Material for the task →
####################

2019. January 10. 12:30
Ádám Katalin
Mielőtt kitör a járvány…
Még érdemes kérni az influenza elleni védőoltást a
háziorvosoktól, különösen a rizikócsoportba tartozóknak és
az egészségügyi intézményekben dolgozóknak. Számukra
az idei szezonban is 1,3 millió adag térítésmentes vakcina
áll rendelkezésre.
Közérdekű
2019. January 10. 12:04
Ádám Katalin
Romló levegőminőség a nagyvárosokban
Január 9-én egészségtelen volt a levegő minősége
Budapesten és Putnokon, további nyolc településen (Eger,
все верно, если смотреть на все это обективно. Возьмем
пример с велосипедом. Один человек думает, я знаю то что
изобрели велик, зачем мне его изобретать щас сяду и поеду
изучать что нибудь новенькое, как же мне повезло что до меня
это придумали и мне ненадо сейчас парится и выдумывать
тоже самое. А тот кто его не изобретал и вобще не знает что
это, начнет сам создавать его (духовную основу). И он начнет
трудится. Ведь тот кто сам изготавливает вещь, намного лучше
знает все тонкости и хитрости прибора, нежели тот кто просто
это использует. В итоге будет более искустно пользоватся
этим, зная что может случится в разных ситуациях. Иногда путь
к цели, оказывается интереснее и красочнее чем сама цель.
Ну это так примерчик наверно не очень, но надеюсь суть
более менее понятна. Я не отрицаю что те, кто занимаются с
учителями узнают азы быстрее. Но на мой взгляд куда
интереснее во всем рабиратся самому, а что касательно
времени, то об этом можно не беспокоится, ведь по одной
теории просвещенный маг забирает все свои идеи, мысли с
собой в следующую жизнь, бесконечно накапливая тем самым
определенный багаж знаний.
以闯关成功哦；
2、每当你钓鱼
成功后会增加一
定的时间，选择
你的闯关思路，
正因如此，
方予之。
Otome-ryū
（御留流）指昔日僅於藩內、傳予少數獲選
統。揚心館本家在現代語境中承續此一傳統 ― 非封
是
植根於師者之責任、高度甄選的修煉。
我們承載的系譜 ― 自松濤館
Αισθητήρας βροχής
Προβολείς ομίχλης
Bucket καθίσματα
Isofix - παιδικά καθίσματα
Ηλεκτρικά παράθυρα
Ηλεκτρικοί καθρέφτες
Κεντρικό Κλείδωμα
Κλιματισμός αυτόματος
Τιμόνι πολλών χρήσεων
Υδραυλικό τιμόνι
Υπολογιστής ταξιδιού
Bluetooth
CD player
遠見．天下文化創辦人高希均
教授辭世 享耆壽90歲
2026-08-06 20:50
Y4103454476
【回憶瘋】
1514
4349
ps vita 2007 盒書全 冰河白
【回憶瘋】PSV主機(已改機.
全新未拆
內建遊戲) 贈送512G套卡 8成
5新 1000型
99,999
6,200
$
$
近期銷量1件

####################

To-do item → Convert the lines from the start of the records through the line containing "изобрели велик, зачем", inclusive, into a Markdown table. Use the columns No. and Line, number each row, and leave out blank lines.

Response below →
| No. | Line |
|---|---|
| 1 | 2019. January 10. 12:30 |
| 2 | Ádám Katalin |
| 3 | Mielőtt kitör a járvány… |
| 4 | Még érdemes kérni az influenza elleni védőoltást a |
| 5 | háziorvosoktól, különösen a rizikócsoportba tartozóknak és |
| 6 | az egészségügyi intézményekben dolgozóknak. Számukra |
| 7 | az idei szezonban is 1,3 millió adag térítésmentes vakcina |
| 8 | áll rendelkezésre. |
| 9 | Közérdekű |
| 10 | 2019. January 10. 12:04 |
| 11 | Ádám Katalin |
| 12 | Romló levegőminőség a nagyvárosokban |
| 13 | Január 9-én egészségtelen volt a levegő minősége |
| 14 | Budapesten és Putnokon, további nyolc településen (Eger, |
| 15 | все верно, если смотреть на все это обективно. Возьмем |
| 16 | пример с велосипедом. Один человек думает, я знаю то что |
| 17 | изобрели велик, зачем мне его изобретать щас сяду и поеду |